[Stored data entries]
## Begin

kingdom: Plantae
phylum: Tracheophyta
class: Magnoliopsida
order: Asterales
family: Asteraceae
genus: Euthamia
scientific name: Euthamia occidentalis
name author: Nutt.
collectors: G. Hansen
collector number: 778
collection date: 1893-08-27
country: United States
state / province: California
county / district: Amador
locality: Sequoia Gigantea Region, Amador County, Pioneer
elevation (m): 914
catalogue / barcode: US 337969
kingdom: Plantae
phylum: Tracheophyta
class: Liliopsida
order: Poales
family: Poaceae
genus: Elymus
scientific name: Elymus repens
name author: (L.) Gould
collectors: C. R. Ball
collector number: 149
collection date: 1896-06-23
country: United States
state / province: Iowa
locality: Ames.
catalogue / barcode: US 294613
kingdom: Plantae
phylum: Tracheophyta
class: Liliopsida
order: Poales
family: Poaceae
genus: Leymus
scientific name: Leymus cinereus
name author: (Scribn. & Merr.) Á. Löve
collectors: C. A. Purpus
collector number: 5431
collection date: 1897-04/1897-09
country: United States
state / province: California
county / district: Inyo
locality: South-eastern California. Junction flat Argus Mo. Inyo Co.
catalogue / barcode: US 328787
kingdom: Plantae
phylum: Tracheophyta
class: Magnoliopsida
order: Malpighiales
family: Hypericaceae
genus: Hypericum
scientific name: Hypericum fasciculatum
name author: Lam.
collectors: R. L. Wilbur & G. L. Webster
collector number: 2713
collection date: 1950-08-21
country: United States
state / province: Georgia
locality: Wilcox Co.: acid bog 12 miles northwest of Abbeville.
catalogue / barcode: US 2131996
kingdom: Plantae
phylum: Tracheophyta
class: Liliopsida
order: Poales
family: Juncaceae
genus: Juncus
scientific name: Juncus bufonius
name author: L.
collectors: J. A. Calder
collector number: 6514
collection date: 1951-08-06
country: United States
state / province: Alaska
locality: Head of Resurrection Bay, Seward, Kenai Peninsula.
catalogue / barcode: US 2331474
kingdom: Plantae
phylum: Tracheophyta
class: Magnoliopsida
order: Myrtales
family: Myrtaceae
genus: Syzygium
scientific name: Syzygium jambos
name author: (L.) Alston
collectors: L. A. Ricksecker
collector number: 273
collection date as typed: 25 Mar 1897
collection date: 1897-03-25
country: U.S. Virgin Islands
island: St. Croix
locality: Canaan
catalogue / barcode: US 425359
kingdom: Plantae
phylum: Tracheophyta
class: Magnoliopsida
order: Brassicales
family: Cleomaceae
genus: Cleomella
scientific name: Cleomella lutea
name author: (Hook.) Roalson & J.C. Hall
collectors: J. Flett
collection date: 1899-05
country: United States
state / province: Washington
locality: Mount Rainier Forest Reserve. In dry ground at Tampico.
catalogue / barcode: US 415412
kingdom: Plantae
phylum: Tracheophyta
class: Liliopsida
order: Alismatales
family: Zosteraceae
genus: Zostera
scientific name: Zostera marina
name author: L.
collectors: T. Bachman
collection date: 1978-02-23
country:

## End

Repeat all of the data above line for line, with no changes.

- _Task solution_:
kingdom: Plantae
phylum: Tracheophyta
class: Magnoliopsida
order: Asterales
family: Asteraceae
genus: Euthamia
scientific name: Euthamia occidentalis
name author: Nutt.
collectors: G. Hansen
collector number: 778
collection date: 1893-08-27
country: United States
state / province: California
county / district: Amador
locality: Sequoia Gigantea Region, Amador County, Pioneer
elevation (m): 914
catalogue / barcode: US 337969
kingdom: Plantae
phylum: Tracheophyta
class: Liliopsida
order: Poales
family: Poaceae
genus: Elymus
scientific name: Elymus repens
name author: (L.) Gould
collectors: C. R. Ball
collector number: 149
collection date: 1896-06-23
country: United States
state / province: Iowa
locality: Ames.
catalogue / barcode: US 294613
kingdom: Plantae
phylum: Tracheophyta
class: Liliopsida
order: Poales
family: Poaceae
genus: Leymus
scientific name: Leymus cinereus
name author: (Scribn. & Merr.) Á. Löve
collectors: C. A. Purpus
collector number: 5431
collection date: 1897-04/1897-09
country: United States
state / province: California
county / district: Inyo
locality: South-eastern California. Junction flat Argus Mo. Inyo Co.
catalogue / barcode: US 328787
kingdom: Plantae
phylum: Tracheophyta
class: Magnoliopsida
order: Malpighiales
family: Hypericaceae
genus: Hypericum
scientific name: Hypericum fasciculatum
name author: Lam.
collectors: R. L. Wilbur & G. L. Webster
collector number: 2713
collection date: 1950-08-21
country: United States
state / province: Georgia
locality: Wilcox Co.: acid bog 12 miles northwest of Abbeville.
catalogue / barcode: US 2131996
kingdom: Plantae
phylum: Tracheophyta
class: Liliopsida
order: Poales
family: Juncaceae
genus: Juncus
scientific name: Juncus bufonius
name author: L.
collectors: J. A. Calder
collector number: 6514
collection date: 1951-08-06
country: United States
state / province: Alaska
locality: Head of Resurrection Bay, Seward, Kenai Peninsula.
catalogue / barcode: US 2331474
kingdom: Plantae
phylum: Tracheophyta
class: Magnoliopsida
order: Myrtales
family: Myrtaceae
genus: Syzygium
scientific name: Syzygium jambos
name author: (L.) Alston
collectors: L. A. Ricksecker
collector number: 273
collection date as typed: 25 Mar 1897
collection date: 1897-03-25
country: U.S. Virgin Islands
island: St. Croix
locality: Canaan
catalogue / barcode: US 425359
kingdom: Plantae
phylum: Tracheophyta
class: Magnoliopsida
order: Brassicales
family: Cleomaceae
genus: Cleomella
scientific name: Cleomella lutea
name author: (Hook.) Roalson & J.C. Hall
collectors: J. Flett
collection date: 1899-05
country: United States
state / province: Washington
locality: Mount Rainier Forest Reserve. In dry ground at Tampico.
catalogue / barcode: US 415412
kingdom: Plantae
phylum: Tracheophyta
class: Liliopsida
order: Alismatales
family: Zosteraceae
genus: Zostera
scientific name: Zostera marina
name author: L.
collectors: T. Bachman
collection date: 1978-02-23
country:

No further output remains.